• _Estratto del testo_:
Rimediare alla desertificazione dei fondali con Oceanus
L’inquinamento e lo sfruttamento eccessivo delle risorse naturali hanno causato devastanti conseguenze non solo sulla terra ma anche nei mari. Perciò è importante creare un nuovo “polmone azzurro”, capace di rigenerare forme di vita là dove un’intensa attività di pesca ha provocato la desertificazione dei fondali. Così nasce il progetto “Mare nostrum“, portato avanti da Oceanus.
L’iniziativa prevede l’installazione di barriere soffolte sommerse per “rigenerare” il mare. Saranno create scogliere artificiali, totalmente immerse e non visibili in superficie, allo scopo di ricreare la flora e la fauna marina. Queste strutture sono ecocompatibili e certificate, sia in relazione alla qualità dei materiali sia per le loro caratteristiche.

• _Estratto dei dati_:
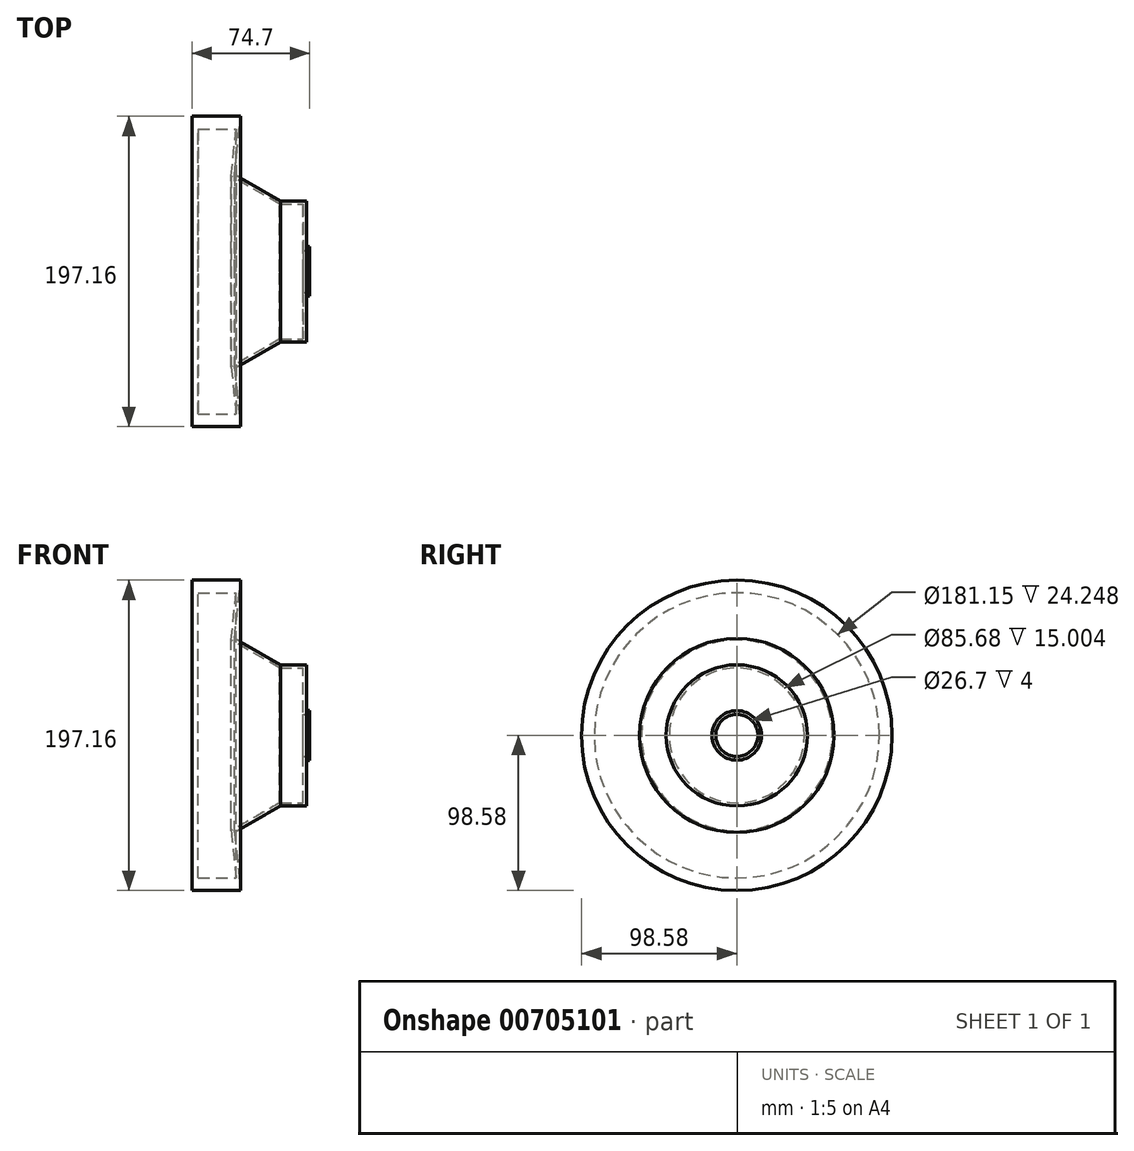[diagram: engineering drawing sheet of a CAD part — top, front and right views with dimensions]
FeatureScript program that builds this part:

• _Compiti da svolgere_:
a: Che cosa prevede l'iniziativa descritta nel testo su Oceanus?
b: Riporta senza modifiche il passo del testo su Oceanus, partendo dalle parole "L’iniziativa prevede l’installazione" e fermandoti dopo le parole "le loro caratteristiche.".
Le righe provengono da una fonte diversa dal testo.

• _Risultati per compito_:
a: L'installazione di barriere soffolte sommerse per rigenerare il mare.

b:
L’iniziativa prevede l’installazione di barriere soffolte sommerse per “rigenerare” il mare. Saranno create scogliere artificiali, totalmente immerse e non visibili in superficie, allo scopo di ricreare la flora e la fauna marina. Queste strutture sono ecocompatibili e certificate, sia in relazione alla qualità dei materiali sia per le loro caratteristiche.